Hi Mike,
There are actually more facets to this. Sorry if it's a little confusing
:-( Climate's original blueprint
https://wiki.openstack.org/wiki/Blueprint-nova-planned-resource-reservation-api
was about physical host reservation only. The typical use case being: "I
want to reserve x number of hosts that match the capabilities expressed
in the reservation request". The lease is populated with reservations
which at this point are only capacity descriptors. The reservation
becomes active only when the lease starts at a specified time and for a
specified duration. The lease manager plugin in charge of the physical
reservation has a planning of reservations that allows Climate to grant
a lease only if the requested capacity is available at that time. Once
the lease becomes active, the user can request instances to be created
on the reserved hosts using a lease handle as a Nova's scheduler hint.
That's basically it. We do not assume or enforce how and by whom (Nova,
Heat ,...) a resource instantiation is performed. In other words, a host
reservation is like a whole host allocation
https://wiki.openstack.org/wiki/WholeHostAllocation that is reserved
ahead of time by a tenant in anticipation of some workloads that is
bound to happen in the future. Note that while we are primarily
targeting hosts reservations the same service should be offered for
storage. Now, Mirantis brought in a slew of new use cases that are
targeted toward virtual resource reservation as explained earlier by
Dina. While architecturally both reservation schemes (physical vs
virtual) leverage common components, it is important to understand that
they behave differently. For example, Climate exposes an API for the
physical resource reservation that the virtual resource reservation
doesn't. That's because virtual resources are supposed to be already
reserved (through some yet to be created Nova, Heat, Cinder,...
extensions) when the lease is created. Things work differently for the
physical resource reservation in that the actual reservation is
performed by the lease manager plugin not before the lease is created
but when the lease becomes active (or some time before depending on the
provisioning lead time) and released when the lease ends.
HTH clarifying things.
BR,
Patrick
On 10/6/13 8:36 AM, Mike Spreitzer wrote:
I looked at the blueprint
(https://blueprints.launchpad.net/heat/+spec/stacks-reservation) and
associated wiki page
(https://wiki.openstack.org/wiki/Heat/Reservation), and I have a few
comments/questions.
The wiki page has some remarks that are Nova-centric, and some other
remarks that emphasize that Climate is not just about Nova, and I do
not understand the relationship between these remarks. Is this a
roadmapping thought (start with just Nova, expand to other services
later), or the inclusion of some details (related to Nova) and
omission of other similar details (related to the other services), or
what?
Will Climate be an independent service, or part of Nova, or what?

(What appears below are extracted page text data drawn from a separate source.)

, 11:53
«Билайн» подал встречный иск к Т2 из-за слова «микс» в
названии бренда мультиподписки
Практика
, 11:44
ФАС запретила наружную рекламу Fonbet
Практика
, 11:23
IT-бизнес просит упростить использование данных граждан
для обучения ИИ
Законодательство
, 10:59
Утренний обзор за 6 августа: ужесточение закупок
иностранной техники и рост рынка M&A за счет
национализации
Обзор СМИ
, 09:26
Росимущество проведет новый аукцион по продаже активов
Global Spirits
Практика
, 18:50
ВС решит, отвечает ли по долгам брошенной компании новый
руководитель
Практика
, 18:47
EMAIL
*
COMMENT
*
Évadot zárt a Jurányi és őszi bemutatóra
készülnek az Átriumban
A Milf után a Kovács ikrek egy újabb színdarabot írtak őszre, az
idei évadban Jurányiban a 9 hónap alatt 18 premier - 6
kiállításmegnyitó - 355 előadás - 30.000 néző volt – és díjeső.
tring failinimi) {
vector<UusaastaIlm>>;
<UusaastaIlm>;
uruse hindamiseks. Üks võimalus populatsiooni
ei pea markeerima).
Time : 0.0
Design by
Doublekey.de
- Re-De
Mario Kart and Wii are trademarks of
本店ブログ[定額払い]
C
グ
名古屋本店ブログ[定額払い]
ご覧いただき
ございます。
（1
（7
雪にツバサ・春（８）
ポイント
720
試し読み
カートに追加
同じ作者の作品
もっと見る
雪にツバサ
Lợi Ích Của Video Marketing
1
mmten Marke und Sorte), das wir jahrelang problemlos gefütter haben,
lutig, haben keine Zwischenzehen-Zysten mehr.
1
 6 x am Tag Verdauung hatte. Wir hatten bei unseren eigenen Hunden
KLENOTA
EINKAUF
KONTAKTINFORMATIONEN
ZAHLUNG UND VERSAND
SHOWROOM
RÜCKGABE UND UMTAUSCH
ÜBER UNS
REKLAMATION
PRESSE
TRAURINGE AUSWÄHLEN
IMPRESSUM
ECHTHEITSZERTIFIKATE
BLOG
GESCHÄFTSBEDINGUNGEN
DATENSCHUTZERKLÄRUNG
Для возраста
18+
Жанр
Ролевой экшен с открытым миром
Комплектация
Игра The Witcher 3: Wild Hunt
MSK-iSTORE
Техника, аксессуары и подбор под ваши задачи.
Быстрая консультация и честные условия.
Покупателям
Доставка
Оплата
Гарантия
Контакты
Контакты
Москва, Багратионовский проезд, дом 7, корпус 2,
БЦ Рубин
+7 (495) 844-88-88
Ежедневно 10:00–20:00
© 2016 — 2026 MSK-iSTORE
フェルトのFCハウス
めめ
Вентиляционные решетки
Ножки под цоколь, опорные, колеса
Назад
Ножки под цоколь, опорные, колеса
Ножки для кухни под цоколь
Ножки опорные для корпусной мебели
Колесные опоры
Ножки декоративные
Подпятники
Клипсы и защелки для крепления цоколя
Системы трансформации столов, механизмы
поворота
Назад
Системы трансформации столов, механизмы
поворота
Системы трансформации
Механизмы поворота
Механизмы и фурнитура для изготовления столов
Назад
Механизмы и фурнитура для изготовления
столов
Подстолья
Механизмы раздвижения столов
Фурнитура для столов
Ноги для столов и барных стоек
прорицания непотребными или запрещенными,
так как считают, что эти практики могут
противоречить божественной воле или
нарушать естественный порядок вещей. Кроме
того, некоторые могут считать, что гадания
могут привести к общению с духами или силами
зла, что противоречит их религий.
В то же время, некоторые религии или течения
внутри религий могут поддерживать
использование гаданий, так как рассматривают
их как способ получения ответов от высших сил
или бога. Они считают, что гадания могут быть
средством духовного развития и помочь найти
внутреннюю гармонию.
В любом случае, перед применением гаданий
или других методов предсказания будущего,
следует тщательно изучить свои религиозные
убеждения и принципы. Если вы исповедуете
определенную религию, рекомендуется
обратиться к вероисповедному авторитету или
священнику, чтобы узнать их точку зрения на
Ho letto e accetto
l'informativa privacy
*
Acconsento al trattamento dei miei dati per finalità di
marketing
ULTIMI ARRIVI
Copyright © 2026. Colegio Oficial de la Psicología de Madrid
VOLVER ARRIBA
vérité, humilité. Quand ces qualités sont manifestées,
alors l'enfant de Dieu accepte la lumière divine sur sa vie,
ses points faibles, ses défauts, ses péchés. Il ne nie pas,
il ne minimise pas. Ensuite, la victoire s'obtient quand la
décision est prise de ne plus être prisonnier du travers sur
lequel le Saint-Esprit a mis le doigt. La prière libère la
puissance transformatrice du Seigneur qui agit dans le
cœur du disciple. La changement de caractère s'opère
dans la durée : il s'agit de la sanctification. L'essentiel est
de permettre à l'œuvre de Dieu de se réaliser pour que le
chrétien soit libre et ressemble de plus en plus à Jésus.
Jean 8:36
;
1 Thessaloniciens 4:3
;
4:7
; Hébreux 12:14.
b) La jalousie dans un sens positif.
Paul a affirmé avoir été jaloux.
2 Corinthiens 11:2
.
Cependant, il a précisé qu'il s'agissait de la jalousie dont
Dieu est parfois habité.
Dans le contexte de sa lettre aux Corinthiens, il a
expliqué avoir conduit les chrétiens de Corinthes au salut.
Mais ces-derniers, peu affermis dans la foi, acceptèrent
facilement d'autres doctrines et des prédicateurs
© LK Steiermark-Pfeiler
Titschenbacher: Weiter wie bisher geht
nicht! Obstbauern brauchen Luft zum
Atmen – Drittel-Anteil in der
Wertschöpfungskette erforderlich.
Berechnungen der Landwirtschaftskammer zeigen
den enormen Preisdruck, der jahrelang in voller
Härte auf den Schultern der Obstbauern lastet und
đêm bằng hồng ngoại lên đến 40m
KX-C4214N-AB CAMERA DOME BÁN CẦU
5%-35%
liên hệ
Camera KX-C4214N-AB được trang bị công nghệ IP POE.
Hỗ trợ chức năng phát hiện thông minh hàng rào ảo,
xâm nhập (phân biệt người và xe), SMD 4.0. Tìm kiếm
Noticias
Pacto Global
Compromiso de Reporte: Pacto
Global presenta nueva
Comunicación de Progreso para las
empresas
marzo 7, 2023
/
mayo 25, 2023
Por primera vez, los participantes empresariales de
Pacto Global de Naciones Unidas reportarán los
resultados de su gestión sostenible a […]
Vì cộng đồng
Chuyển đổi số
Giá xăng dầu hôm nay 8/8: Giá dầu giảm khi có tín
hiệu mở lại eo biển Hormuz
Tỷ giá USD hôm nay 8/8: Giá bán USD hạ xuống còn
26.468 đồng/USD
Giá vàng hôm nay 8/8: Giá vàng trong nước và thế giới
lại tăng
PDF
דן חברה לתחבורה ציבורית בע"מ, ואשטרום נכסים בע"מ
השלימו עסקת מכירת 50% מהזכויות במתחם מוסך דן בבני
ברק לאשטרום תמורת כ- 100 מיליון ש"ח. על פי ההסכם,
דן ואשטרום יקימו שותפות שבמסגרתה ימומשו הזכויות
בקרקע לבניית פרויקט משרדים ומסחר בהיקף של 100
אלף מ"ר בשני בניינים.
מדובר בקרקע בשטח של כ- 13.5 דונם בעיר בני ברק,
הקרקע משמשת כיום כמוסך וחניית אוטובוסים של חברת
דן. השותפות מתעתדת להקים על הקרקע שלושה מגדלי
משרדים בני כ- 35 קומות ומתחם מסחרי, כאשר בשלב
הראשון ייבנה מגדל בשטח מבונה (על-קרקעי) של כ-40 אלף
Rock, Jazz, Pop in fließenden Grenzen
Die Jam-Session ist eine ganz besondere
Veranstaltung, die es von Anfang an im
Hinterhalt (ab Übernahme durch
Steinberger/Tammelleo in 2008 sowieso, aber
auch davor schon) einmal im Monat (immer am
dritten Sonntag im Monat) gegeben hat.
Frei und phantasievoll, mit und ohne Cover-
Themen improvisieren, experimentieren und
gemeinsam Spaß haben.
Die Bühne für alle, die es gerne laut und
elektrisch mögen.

What will be the atomic operations? I presume the primary interesting
operation will be something like reserving a bag of resources, where
that bag is allowed to contain any mixture of resources from any
services. Have I got that right?
What exactly does reserving a resource mean? Does this atomic
reservation operation include some atomic cooperation from the
resources' services' schedulers (e.g., Nova scheduler, Cinder
scheduler, etc)? Or is this reservation service logically independent
of the resources' primary schedulers? Overall I am getting the
suggestion that reservation is an independent service. The flow is
something like first reserve a bag of resources, and then proceed to
use them at your leisure. But I also suppose that the important thing
about a reservation is that it includes the result of scheduling
(placement) --- the point of a reservation is that it is holding
capacity to host the reserved resources. You do not want an atomic
operation to take a long time; do the scheduling decisions get made
(tentatively, of course) before the real atomic section, with
re-schedule and re-try on conflict detection, or is scheduling
included in the atomic section?
For how long does a reservation last? What sort of thing owns a
reservation? I suppose one important use case is that a heat engine,
or the heat service (in the multi-engine world), could own a
reservation; in this use case, the reservation would last until heat
releases it. Hopefully heat will persist its reservation information,
so that a process crash will not cause a dangling reservation; how
will you enable complete avoidance of timing splinters (e.g., heat
engine crashes after making reservation but before persisting
information about it)? Presumably other things besides heat could own
reservations.
Is this primarily about planning for the distant future, or focused on
the immediate future? If a bag of resources (including their backing
capacities) is reserved for a period that starts more than a little
while in the future, what is done with that backing capacity in the
meantime?
I see use cases for immediate future reservations; do you have use
cases for more distant reservations?